How to make the most of your savings habit
We all want to save more, but many of us struggle to hold on to any money we've tucked away.
By Emma Simon
Saturday 11 February
Seven out of 10 adults in Britain say they are savers, but only a third actually managed to boost their bank balances and investments last year, according to a new report. Although the rest were putting money aside each month, they also admitted that they withdrew at least an equal amount from their savings over the year. And it is families with young children - the so-called "squeezed middle" - who are struggling the most to save. The 35-44 age bracket was the group more likely to withdraw savings than add to them over the year.
The report, by HSBC, found that wider economic problems were affecting consumers' ability to build both short-term and long-term savings. Not surprisingly, the biggest problems were reduced disposable incomes, higher bills, rock-bottom interest rates and rising unemployment.
Despite this bleak outlook, the report found that the numbers saving in 2011 were actually up on the year before. What's more, when asked about their intentions for the year ahead, 36pc said they planned to put aside more, compared with just 17pc who expected to save less.
But it emerged that longer-term goals such as saving for retirement, helping towards future university costs or buying a second property were losing out. With money tight in many households, and anxiety about job security remaining high, people are tucking away any spare cash rather than spending it. But it isn't going into pensions or other long-term investments; typically it is saved in the bank as a "rainy day" fund for holidays, Christmas or a new car.
In total, the average savings and investments portfolio is now worth £17,875; this includes the value of investments but not company or personal pensions.

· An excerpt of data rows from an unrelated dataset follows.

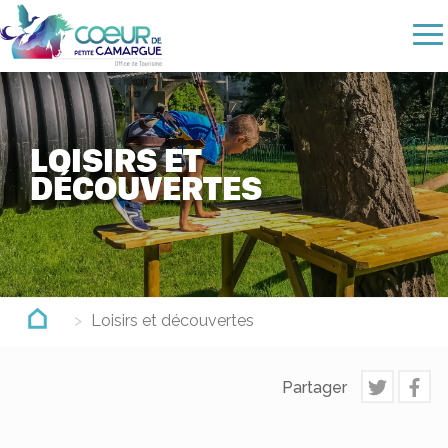
Aller
au
contenu
principal
LOISIRS ET
DÉCOUVERTES
Loisirs et découvertes
Partager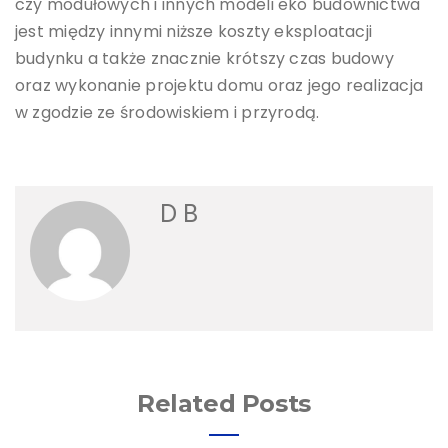
czy modułowych i innych modeli eko budownictwa
jest między innymi niższe koszty eksploatacji
budynku a także znacznie krótszy czas budowy
oraz wykonanie projektu domu oraz jego realizacja
w zgodzie ze środowiskiem i przyrodą.
D B
Related Posts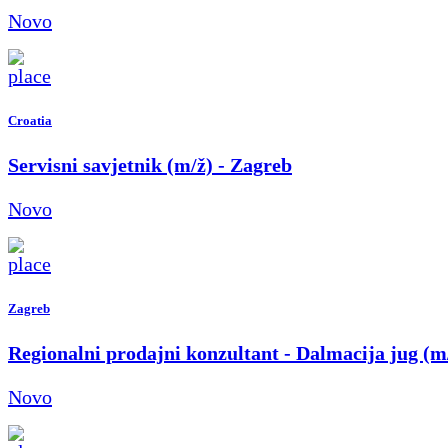
Novo
Croatia
Servisni savjetnik (m/ž) - Zagreb
Novo
Zagreb
Regionalni prodajni konzultant - Dalmacija jug (m
Novo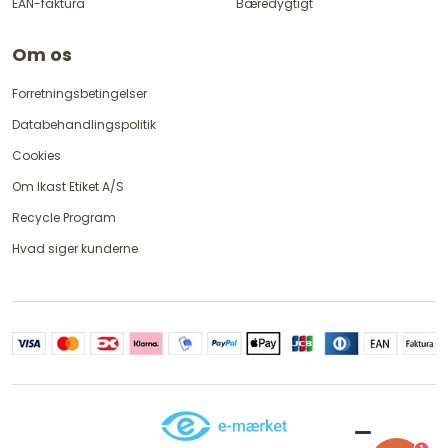
EAN-faktura
Bæredygtigt
Om os
Forretningsbetingelser
Databehandlingspolitik
Cookies
Om Ikast Etiket A/S
Recycle Program
Hvad siger kunderne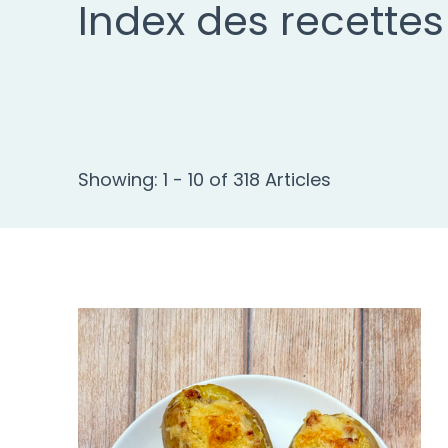
Index des recettes
Showing: 1 - 10 of 318 Articles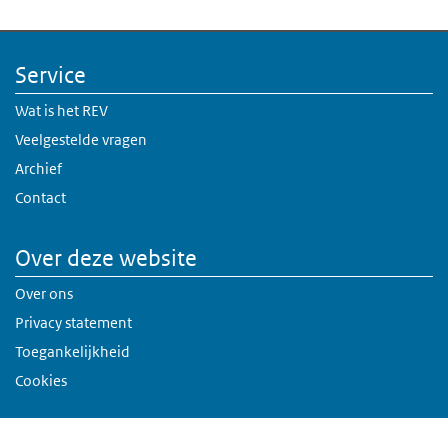
Service
Wat is het REV
Veelgestelde vragen
Archief
Contact
Over deze website
Over ons
Privacy statement
Toegankelijkheid
Cookies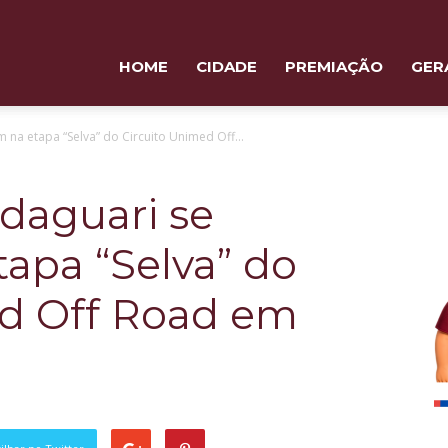
HOME
CIDADE
PREMIAÇÃO
GER
 na etapa “Selva” do Circuito Unimed Off...
daguari se
apa “Selva” do
ed Off Road em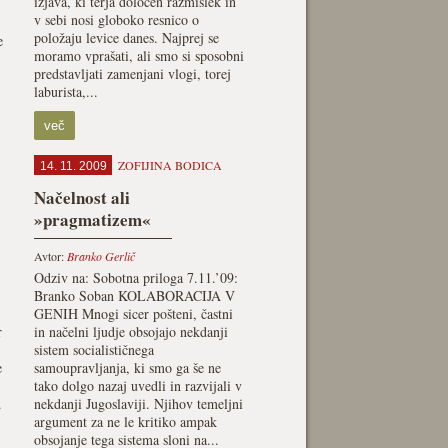
izjava, ki terja določen razmislek in
v sebi nosi globoko resnico o
položaju levice danes. Najprej se
e
moramo vprašati, ali smo si sposobni
predstavljati zamenjani vlogi, torej
laburista,...
več
ZOFIJINA BODICA
14. 11. 2009
Načelnost ali
»pragmatizem«
Avtor:
Branko Gerlič
Odziv na: Sobotna priloga 7.11.’09:
Branko Soban KOLABORACIJA V
GENIH Mnogi sicer pošteni, častni
r
in načelni ljudje obsojajo nekdanji
sistem socialističnega
e
samoupravljanja, ki smo ga še ne
tako dolgo nazaj uvedli in razvijali v
.
nekdanji Jugoslaviji. Njihov temeljni
argument za ne le kritiko ampak
obsojanje tega sistema sloni na...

But despite the low returns paid on deposit accounts - not one high street bank account now pays a "real" return once tax and inflation are taken into account - this is still most people's preferred method of saving. ......

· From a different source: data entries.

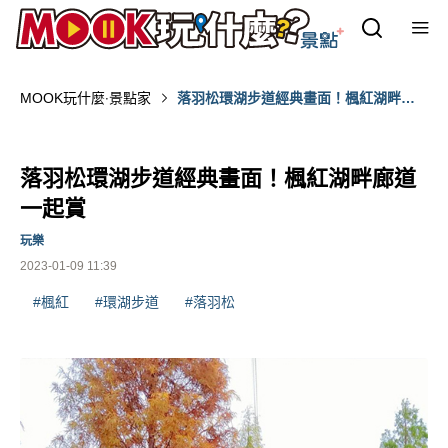
MOOK玩什麼‧景點家
落羽松環湖步道經典畫面！楓紅湖畔廊
道一起賞
落羽松環湖步道經典畫面！楓紅湖畔廊道
一起賞
玩樂
2023-01-09 11:39
#楓紅
#環湖步道
#落羽松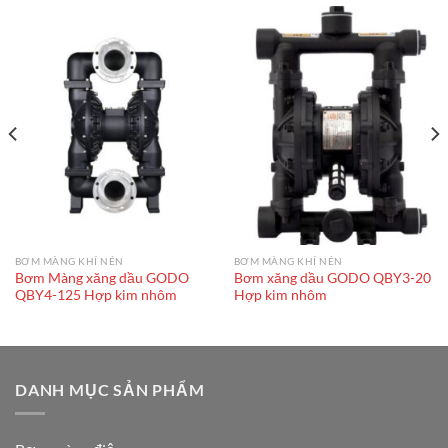
BƠM MÀNG KHÍ NÉN
BƠM MÀNG KHÍ NÉN
Bơm Màng xăng dầu GODO
Bơm xăng dầu GODO QBY3-20
QBY4-125 Hợp kim nhôm
Hợp kim nhôm
DANH MỤC SẢN PHẨM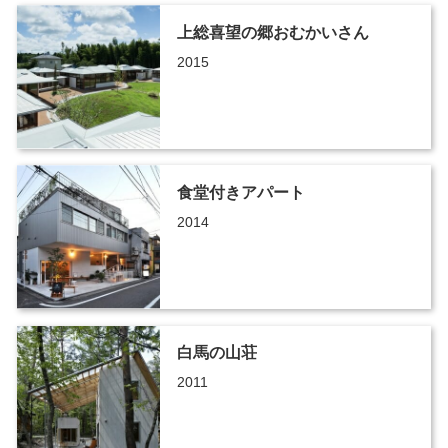
上総喜望の郷おむかいさん
2015
食堂付きアパート
2014
白馬の山荘
2011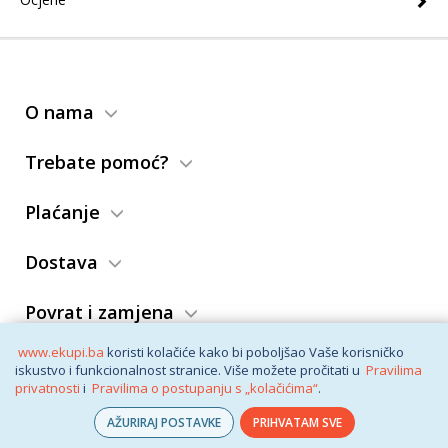
O nama
Trebate pomoć?
Plaćanje
Dostava
Povrat i zamjena
www.ekupi.ba
koristi kolačiće kako bi poboljšao Vaše korisničko
Opći uslovi
iskustvo i funkcionalnost stranice. Više možete pročitati u
Pravilima
privatnosti
i
Pravilima o postupanju s „kolačićima“
.
AŽURIRAJ POSTAVKE
PRIHVATAM SVE
© eKupi
2026. Vaša internet trgovina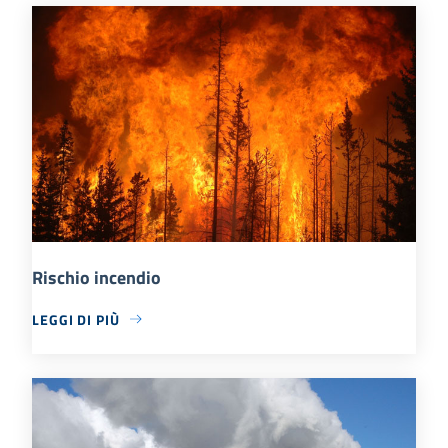
Rischio incendio
LEGGI DI PIÙ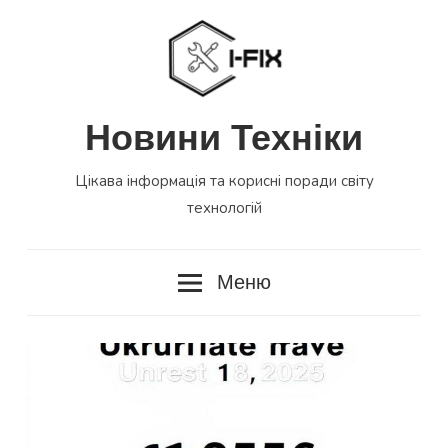
Перейти
до
вмісту
Новини Техніки
Цікава інформація та корисні поради світу
технологій
Меню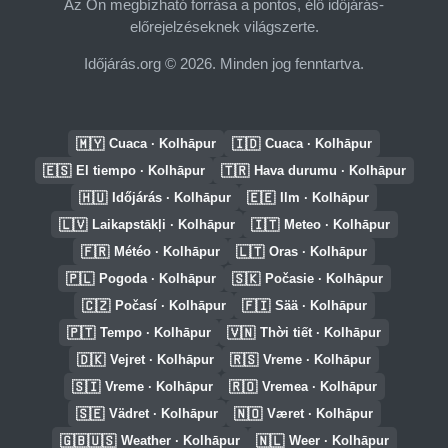
Az Ön megbízható forrása a pontos, élő időjárás-
előrejelzéseknek világszerte.
Időjárás.org © 2026. Minden jog fenntartva.
🇲🇾
🇮🇩
Cuaca · Kolhāpur
Cuaca · Kolhāpur
🇪🇸
🇹🇷
El tiempo · Kolhāpur
Hava durumu · Kolhāpur
🇭🇺
🇪🇪
Időjárás · Kolhāpur
Ilm · Kolhāpur
🇱🇻
🇮🇹
Laikapstākļi · Kolhāpur
Meteo · Kolhāpur
🇫🇷
🇱🇹
Météo · Kolhāpur
Oras · Kolhāpur
🇵🇱
🇸🇰
Pogoda · Kolhāpur
Počasie · Kolhāpur
🇨🇿
🇫🇮
Počasí · Kolhāpur
Sää · Kolhāpur
🇵🇹
🇻🇳
Tempo · Kolhāpur
Thời tiết · Kolhāpur
🇩🇰
🇷🇸
Vejret · Kolhāpur
Vreme · Kolhāpur
🇸🇮
🇷🇴
Vreme · Kolhāpur
Vremea · Kolhāpur
🇸🇪
🇳🇴
Vädret · Kolhāpur
Været · Kolhāpur
🇬🇧🇺🇸
🇳🇱
Weather · Kolhāpur
Weer · Kolhāpur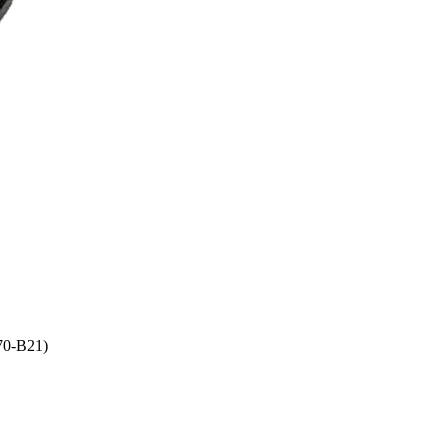
70-B21)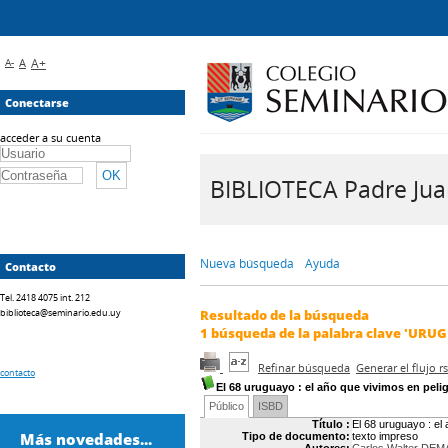
A-
A
A+
Conectarse
acceder a su cuenta
BIBLIOTECA Padre Juan 
Nueva búsqueda
Ayuda
Contacto
Tel. 2418 4075 int. 212
biblioteca@seminario.edu.uy
Resultado de la búsqueda
1
búsqueda de la palabra clave
'URUGU
Refinar búsqueda
Generar el flujo 
contacto
El 68 uruguayo
: el año que vivimos en peli
Público
ISBD
Título :
El 68 uruguayo : el
Más novedades...
Tipo de documento:
texto impreso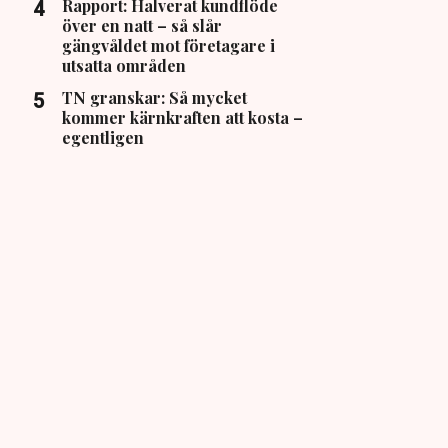
Rapport: Halverat kundflöde
över en natt – så slår
gängvåldet mot företagare i
utsatta områden
TN granskar: Så mycket
kommer kärnkraften att kosta –
egentligen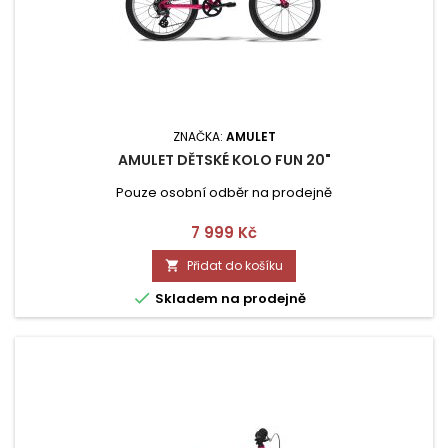
ZNAČKA:
AMULET
AMULET DĚTSKÉ KOLO FUN 20"
Pouze osobní odběr na prodejně
Cena
7 999 Kč
Přidat do košíku


Skladem na prodejně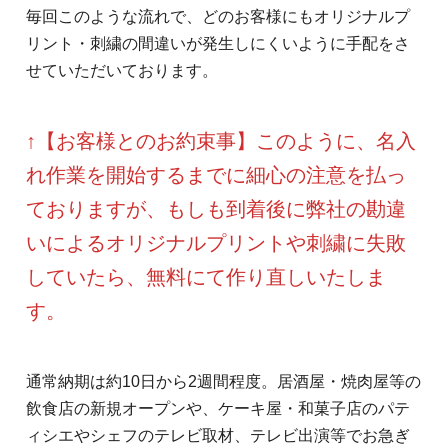
毎回このような流れで、どのお客様にもオリジナルプ
リント・刺繍の間違いが発生しにくいように手配をさ
せていただいております。
↑【お客様とのお約束事】このように、名入
れ作業を開始するまでに細心の注意を払っ
ておりますが、もしも到着後に弊社の勘違
いによるオリジナルプリントや刺繍に失敗
していたら、無料にて作り直しいたしま
す。
通常納期は約10日から2週間程度。居酒屋・焼肉屋等の
飲食店の新規オープンや、ケーキ屋・和菓子店のパテ
ィシエやシェフのテレビ取材、テレビ出演等でお急ぎ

..........But while cash is still king, these low returns are forcing a greater proportion of people to step up the risk ladder and invest in a more diversified range of assets. According to HSBC, around a quarter of savers now have some form of shareholding, such as an equity Isa or unit trusts - and almost one in five holds bonds or other fixed-interest investments.
With bonds or equity-based investments, there is a risk that the value of your capital can go down - although holding a diversified range of assets and investing for the long term markedly reduce this risk. And as investment experts point out, keeping your money in the bank is not risk-free either. Money held on deposit loses its purchasing power if the interest it earns does not keep pace with inflation. With rates expected to stay at record lows for at least another two years, this "slow motion bank robbery" looks set to continue. Over the short term, the effect may be negligible - but if inflation runs at 5pc, your money has effectively halved in 15 years.
In contrast, the returns from bonds and equities have, historically at least, provided a better hedge against inflation. Steve Wilson of Alan Steel Asset Management said: "Even if you get a return of 3pc on your savings, it's going to take more than 24 years to double your money.
"There are risks involved in equity-based investments, but there are some excellent funds out there that have a track record of delivering long-term returns. " For those who can shoulder a degree of risk, he recommended the Troy Trojan fund, which has delivered a 46pc return over the past five years. He also likes the Investec Cautious Managed and Invesco Perpetual High Income funds, which over the past decade have returned 85pc and 146pc respectively. As he pointed out, these are substantial returns given that the main equity indices have remained flat over this period.